Minister Bredell highlights CapeNature’s role in support of Tourism Month with Stony Point visit.
Anton Bredell, Western Cape Minister of Local Government, Environmental Affairs and Development Planning visited CapeNature’s Stony Point Reserve outside Betty’s Bay today. “September is recognised as Tourism Month, and I want to invite people to find their way to one of the fantastic CapeNature reserves in the Western Cape where nature combined with tourism offers the perfect escape,” Bredell said.
Bredell was briefed on the conservation work CapeNature is doing with a colony of the endangered African penguin who now resides in the historic Waaygat Whaling Station. “In the past, nature was exploited for economic gain through whaling at Waaygat. Today, we are supporting our economy by protecting wildlife at the same site,” Bredell said.

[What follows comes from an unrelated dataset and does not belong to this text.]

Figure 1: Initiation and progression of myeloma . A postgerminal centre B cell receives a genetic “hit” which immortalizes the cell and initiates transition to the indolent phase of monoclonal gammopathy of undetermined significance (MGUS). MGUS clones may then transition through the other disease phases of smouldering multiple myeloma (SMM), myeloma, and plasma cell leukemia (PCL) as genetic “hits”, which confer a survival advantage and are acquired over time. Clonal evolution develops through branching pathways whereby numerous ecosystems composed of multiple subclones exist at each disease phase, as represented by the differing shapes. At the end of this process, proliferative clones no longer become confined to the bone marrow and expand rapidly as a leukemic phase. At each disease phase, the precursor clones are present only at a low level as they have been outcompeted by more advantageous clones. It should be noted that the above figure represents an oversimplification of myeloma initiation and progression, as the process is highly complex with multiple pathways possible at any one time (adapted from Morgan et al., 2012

CapeNature manages more than one million hectares of land in the Western Cape, and this includes invaluable natural assets such as mountains, fynbos, water catchment areas, rivers, estuaries, and a spectacular coastline. “In September we also celebrate Heritage Month and I want to remind people that we depend on our natural heritage to sustain us as humans. Our natural assets also allow us to develop eco-tourism, which is often a valuable source of income for remote communities.”
Bredell said CapeNature is proof that State Owned Entities can be of value, if managed properly. CapeNature has seen a government funding contribution of R249.7million in 2016/17, growing by 15% to R286.8million in 2021/22. Over this same period, CapeNature managed to grow its income from eco-tourism from R34.4million to R50.6million. That is a 47% growth in revenue from a 15% increase in funding.
Bredell said all income from eco-tourism generated by CapeNature is ploughed back into conservation projects.
A good example of the benefits from eco-tourism in local communities is the On the Edge community restaurant at Stony Point, which CapeNature has supported since 2006. On The Edge has six permanent staff members, with five coming from the Mooiuitsig community. CapeNature has arranged for vocational training for the staff, and the restaurant also gives local students opportunities to help over school holidays as part of community development efforts. From its proceeds, the business annually gives each of the 42 households in the Mooiuitsig community vouchers for R500. Where it can, it also assists with donations for children’s education.
As part of Tourism Month, CapeNature runs a very successful Access Week promotion, where several of its reserves can be visited free of charge for a one-week period. This year, Access Week will run from the 20thto the 27Th of September.
The highest visitor count from Access Week was achieved in 2019, with 7 600 visitors. The impact of COVID-19 was reflected in only 3 744 visitors in 2020, but numbers have started to improve in 2021, with 4 781 visitors. “Please make use of this opportunity. Spending time in nature is good for reconnecting with your loved ones, as well as for your own mental wellness,” Bredell said.